After nearly 30 years as president, Nursultan Nazarbayev resigned in March 2019 in favor of his long-time prime minister Qasym-Jomart Toqaev (shown here in 2005), but still retained substantial power.

Toqaev again promised reforms, but refused to allow any independent investigation of what became known as “Bloody January.” He did hold a referendum in June 2022 on 33 changes to the constitution. These supposedly carried out his promise to transfer powers to the Majilis but appeared designed instead to solidify Toqaev’s hold and remove residual powers given Nazarbayev after formally leaving as president. Toqaev retained full powers to appoint the prime minister, security ministers, other government officers, and local governors without parliament’s approval.

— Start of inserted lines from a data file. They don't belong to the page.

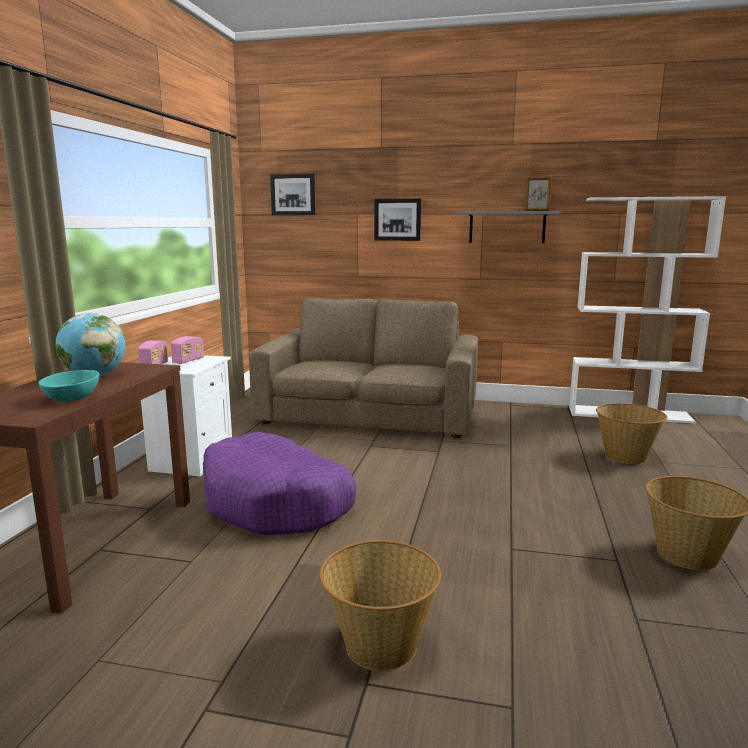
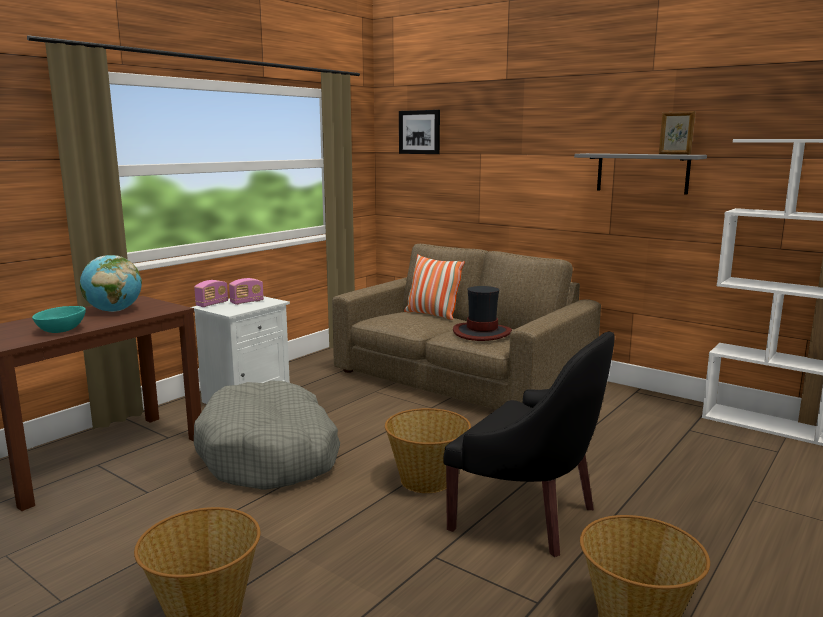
camera: 25 degrees right, 0 degrees up
(277, 503) = (270, 454): purple dog bed -> grey dog bed
(335, 361) = (432, 314): none -> pillow
(397, 219) = (520, 161): picture -> none
(405, 368) = (482, 332): none -> hat
(540, 503) = (528, 515): none -> black armchair
(626, 456) = (711, 483): basket -> basket (427, 480)

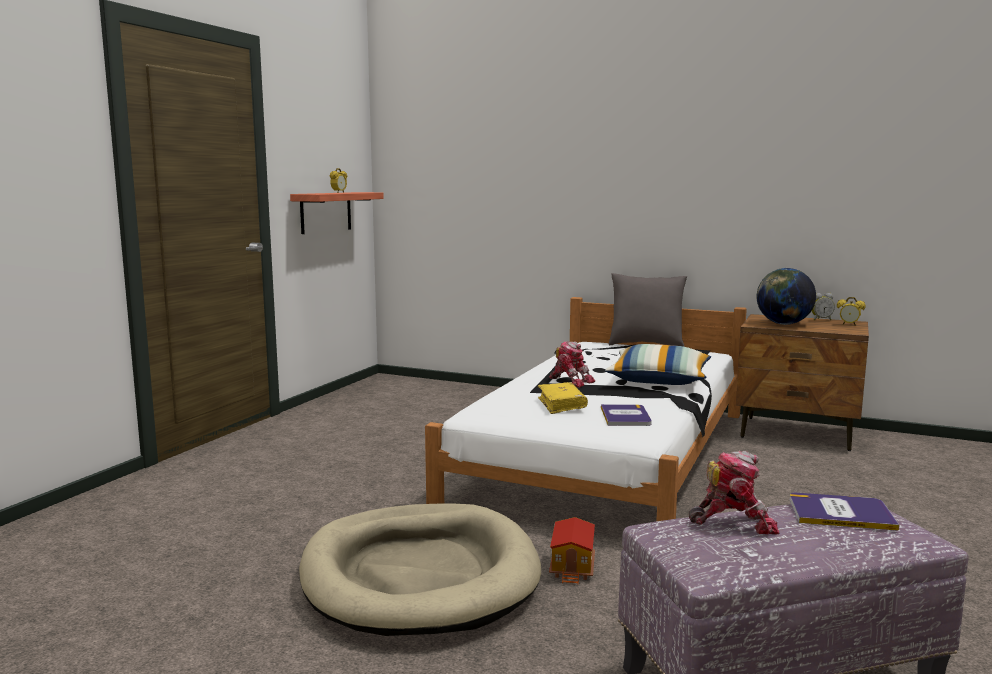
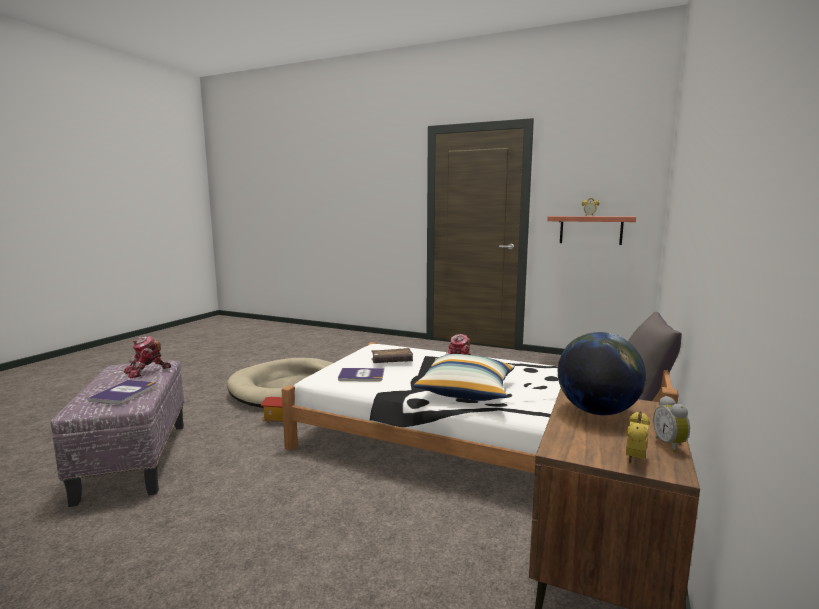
camera: 90 degrees right, 0 degrees up
(561, 405) = (392, 362): yellow book -> brown book
(734, 521) = (147, 371): toy robot -> toy robot turned 45 degrees clockwise

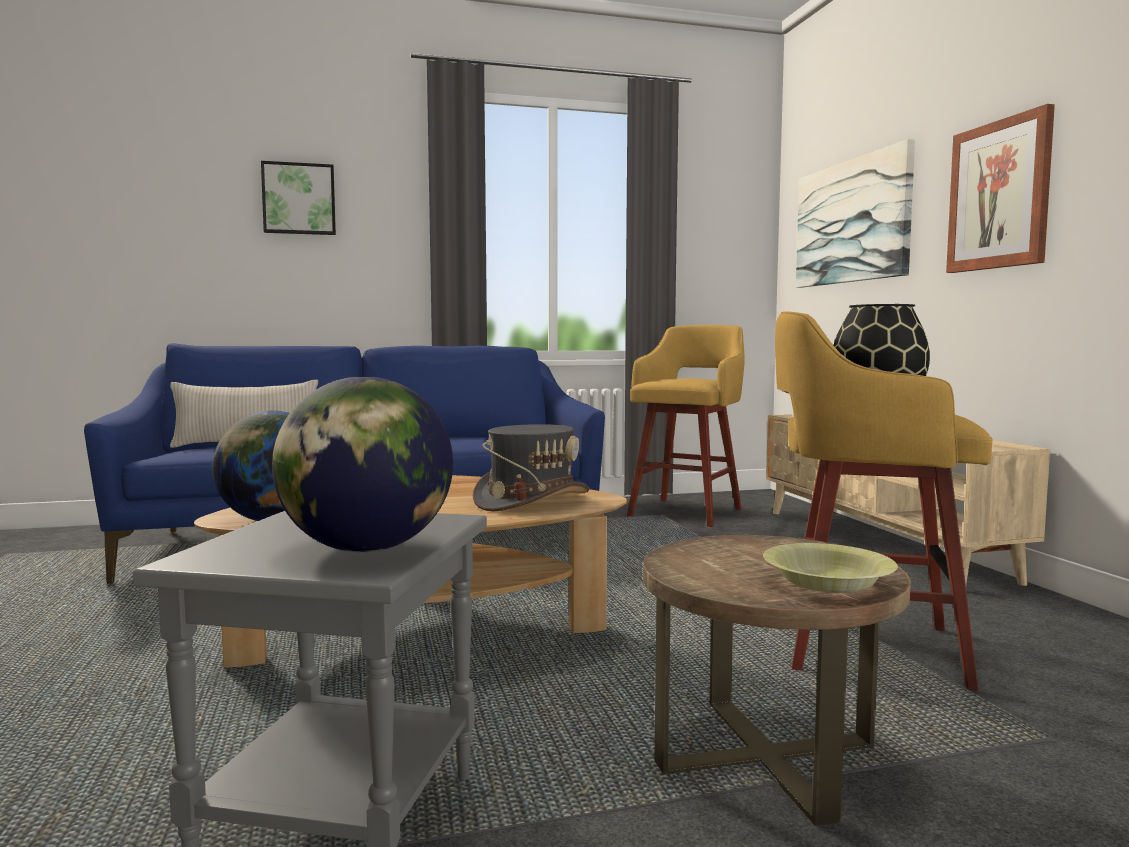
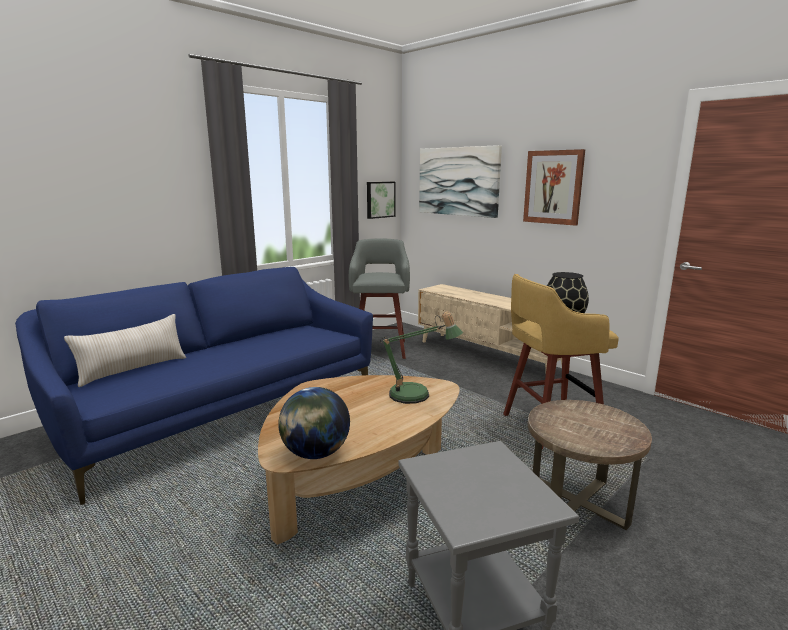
camera: 30 degrees left, 10 degrees up
(299, 199) = (108, 166): picture -> picture (380, 199)
(366, 549) = (515, 490): globe -> none
(531, 501) = (416, 396): grey hat -> table lamp
(687, 512) = (380, 348): yellow stool -> grey stool
(827, 583) = (621, 432): yellow bowl -> none

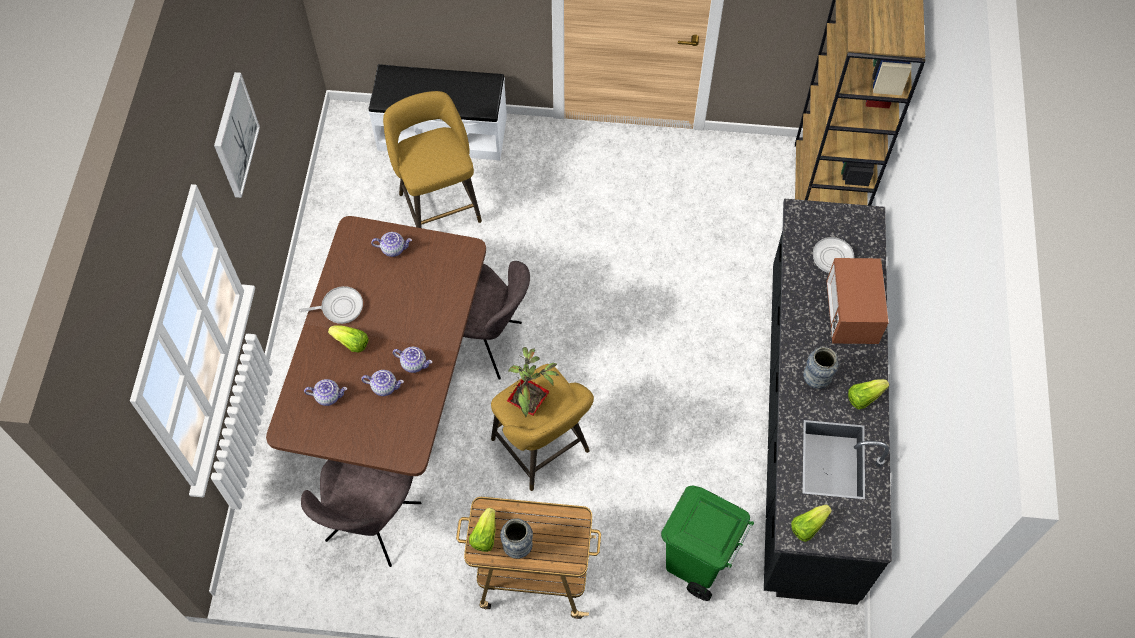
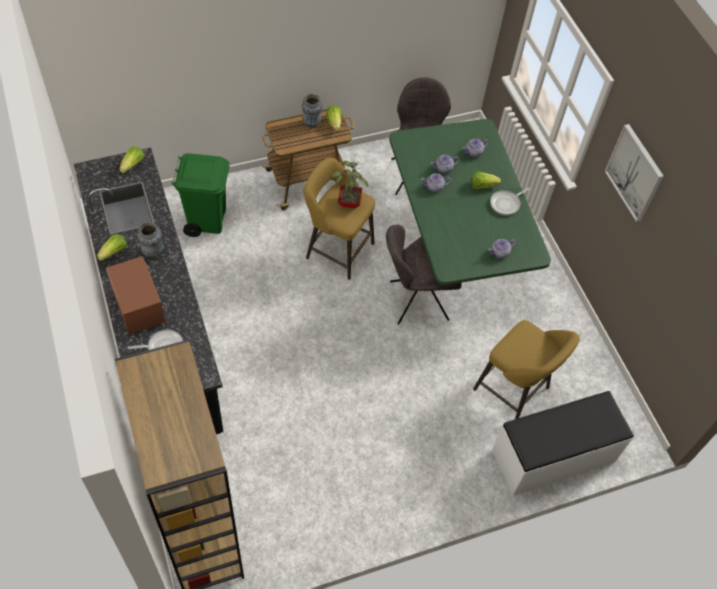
camera: 150 degrees right, 5 degrees down
(394, 391) = (454, 249): brown dining table -> green dining table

Some changes appeared to allow a more open vote in parliamentary elections. They required Toqaev to resign from Amanat, made 29 seats open to direct constituency voting, and allowed independent candidacies. But elections held on March 19, 2023 returned much the same result. The re-branded Amanat party received a lower percentage of the vote, 54 percent, but that still gave it control of 60 of the 98 Majlis seats. Another establishment party (Auyl) came in second, at 11 percent. No genuine opposition party was allowed to register, while all individual opposition candidates for district seats lost in balloting that was widely reported as fraudulent (see Radio Free Europe article in Resources). While the government claimed a 54 percent turnout, election observers witnessed mostly empty polling stations.

•  •  •

Kazakhstan remains an autocracy. Newly adopted constitutional reforms provide no real checks on power. There also remains no accountability regarding the events of January 2022, much less the previous 30 years of dictatorship, government corruption and malfeasance. Media remains mostly under government control with independent outlets able to exist only online. Kazakhstan’s shutdown of the internet during protests mirrored other dictatorships facing public protest in their power to limit even such media.